Une soumission sans précédent aux Etats-Unis

Non content de suivre la politique étrangère de Washington, Tony Blair est en train de remodeler l'armée britannique selon les souhaits des Etats-Unis, s'inquiète l'éditorialiste américain William Pfaff.

INTERNATIONAL HERALD TRIBUNE, Paris.

Le gouvernement Blair est en train de transformer l'alliance anglo-américaine contractée il y a soixante et un ans en une soumission sans précédent aux Etats-Unis, tant en matière de politique étrangère qu'en matière de défense, comme il l'a laissé clairement entendre lors de son discours passionné devant le Congrès américain [le 17 juillet dernier.] Le ministre de la Défense britannique, Geoff Hoon, avait déjà annoncé fin juin que les forces militaires britanniques allaient être remodelées pour pouvoir servir, à terme, d'auxiliaires au Pentagone. Une décision qu'il avait justifiée par le fait qu'il était désormais "très peu probable que le Royaume-Uni s'engage dans des opérations militaires de grande ampleur sans les Etats-Unis".

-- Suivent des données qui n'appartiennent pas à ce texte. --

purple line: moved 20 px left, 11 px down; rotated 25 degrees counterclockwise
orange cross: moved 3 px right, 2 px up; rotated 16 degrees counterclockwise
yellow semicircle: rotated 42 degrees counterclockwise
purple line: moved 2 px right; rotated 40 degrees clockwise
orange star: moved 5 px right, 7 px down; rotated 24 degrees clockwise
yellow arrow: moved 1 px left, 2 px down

En se privant de sa capacité à intervenir militairement en toute indépendance, le Royaume-Uni va perdre l'un de ses atouts majeurs : des forces armées polyvalentes et autonomes, capables de servir des intérêts britanniques distincts. En Europe, seule la France aura désormais les moyens de mener de véritables opérations militaires indépendantes, toutes les autres armées d'Europe occidentale - si l'on excepte celles des pays neutres - faisant désormais office d'unités spécialisées de l'OTAN, une organisation placée sous commandement américain.

Comme les journalistes David Leich et Richard Norton-Taylor l'ont récemment révélé dans le quotidien britannique The Guardian , le Royaume-Uni a recommencé à équiper ses sous-marins nucléaires avec des missiles de croisière Tomahawk, fabriqués par les Etats-Unis, et dont l'utilisation par l'armée britannique doit être soumise à l'approbation des Américains. Et c'est sous le gouvernement de Tony Blair que la Grande-Bretagne pourrait céder son groupe d'aéronautique et de défense, BAE Systems, aux Américains. Enfin, le gouvernement britannique vient juste d'autoriser l'extradition de sujets de Sa Majesté vers les Etats-Unis lorsque ces derniers l'exigent, et ce sans réclamer aucune preuve préalable de leur culpabilité.

Lors de son arrivée triomphale au pouvoir, en 1997, Tony Blair s'était engagé à mettre en place une politique étrangère "morale" . Certes, le gouvernement Bush invoque lui aussi la morale lorsqu'il estime avoir libéré les Irakiens, mais il invoque également quand bon lui semble le droit de se placer au-dessus des lois internationales et d'être exempté des contraintes contenues dans les grands traités internationaux, s'arrogeant ainsi le droit de mettre la planète entière sous la domination militaire des Etats-Unis. Pour quelle raison Tony Blair souhaite-t-il conduire lentement au suicide l'un des plus grands pays européens, dont l'indépendance a longtemps servi d'exemple pour la civilisation moderne occidentale et certainement pour les Etats-Unis ? Son mandat électoral l'autorise-t-il à prendre une telle décision ? Et qu'obtient le Royaume-Uni en retour ? Rien, sinon des applaudissements au Congrès et une récompense pour son Premier ministre. Quant aux Etats-Unis, ils ne gagnent pas grand-chose non plus, sauf la satisfaction de disposer d'un pays satellite complaisant. Il leur serait préférable de disposer d'un partenaire indépendant, parlant leur langue, ayant son mot à dire dans les affaires du monde, donnant de la voix au sein de l'Union européenne tout en étant capable à l'occasion de dire à Washington ses quatre vérités et de forcer la Maison-Blanche à l'écouter attentivement. Le Royaume-Uni de Tony Blair est en passe de connaître une véritable tragédie. Et, pour nombre d'entre nous qui avons été nourris d'histoire et de littérature britanniques, cette tragédie pourrait bien se transformer en une tragédie américaine.

William Pfaff

Histoire: le terme "relation spéciale" a été employé pour la première fois par Churchill, le 5 mars 1946, dans un discours resté célèbre. La grande époque de ce lien privilégié s'étale de 1945 à 1960. C'est au cours de cette période que le destin diplomatique et militaire des deux pays s'est mêlé. C'est ainsi qu'en 1962 le Royaume-Uni est le seul pays à recevoir des missiles nucléaires américains Polaris. Depuis lors, la "special relationship" demeure l'un des trois piliers de la diplomatie britannique (avec l'Europe et le Commonwealth).